Saturday, June 26, 2010

One Hundred Years of Solitude

I am in love. Yes, you read it right. I am in love with a Colombian who goes by the name Gabriel Garcia Marquez. As with ‘Love in the Time of Cholera’, ‘One Hundred Years of Solitude’ immerses you in a surreal world of ‘magical realism’; where you are forced to intertwine reality with the improbable and eventually concoct the two in to one inseparable potion of ecstasy.

The story is about an enchanted land called Macondo – a land lost in the realms of time – where life persisted in solitude and transformed itself from the world of discovery to the world of illusion and desolation.

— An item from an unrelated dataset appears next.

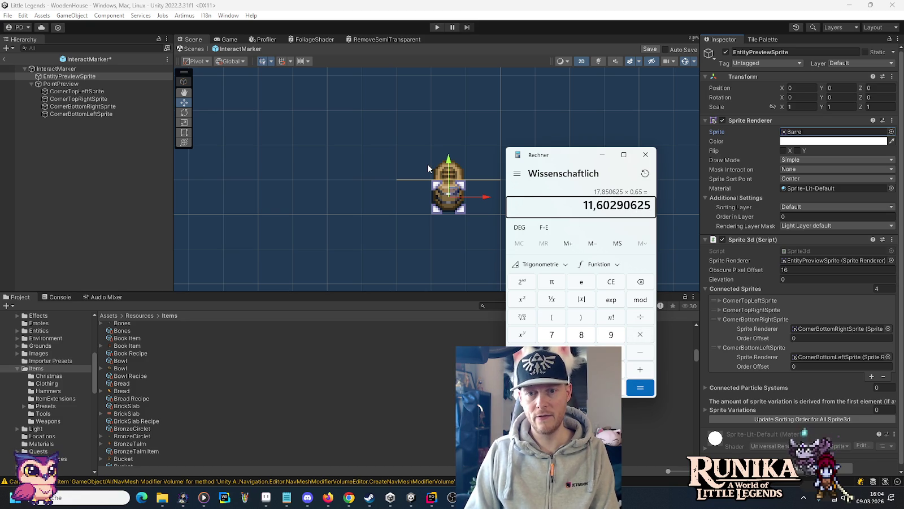
pyautogui.write('*0,65')
pyautogui.press('Return')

It’s a chronicle of the Buendia family which starts with a promise, achieves acmes of success, and oscillates through wretched self destructing cycle of decrepitude.

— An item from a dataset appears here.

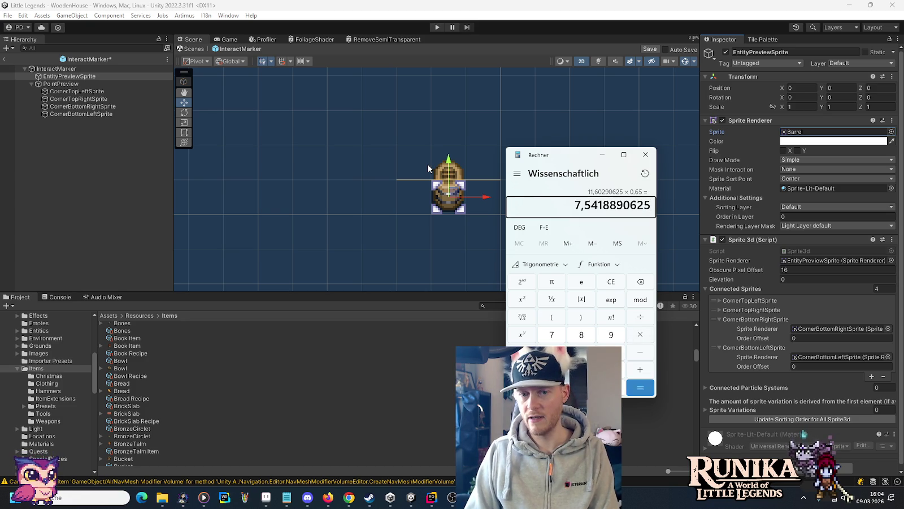
pyautogui.write('*0,65')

Marquez paints vivid and biblical images of Macondo undergoing transformation through times of progress, despair through war, and ignorance through times of gloom. He explores layers of human psyche through juxtaposition with various characters in the novel spanning from angelic innocence of Remedios , barbaric ferocity Jose Arcadio, listless ego of Col. Aureliano Buendia, carnal angst of Aureliano Babilonia and tenacity of Ursula. He mesmerizes and challenges known institutions of human thought through his fable set in solitude, set in misery, set in ignominy and set in turbulence. Life seems to repeat as history is re-learnt through mistakes and future is prophesied and pre-established by the past.

One Hundred Years of Solitude is a masterpiece which can be architected only once in a while. It’s a challenge to the accepted framework of human thoughts and would devour your being in to ‘magical realism’. Go celebrate your thoughts and challenge its limits.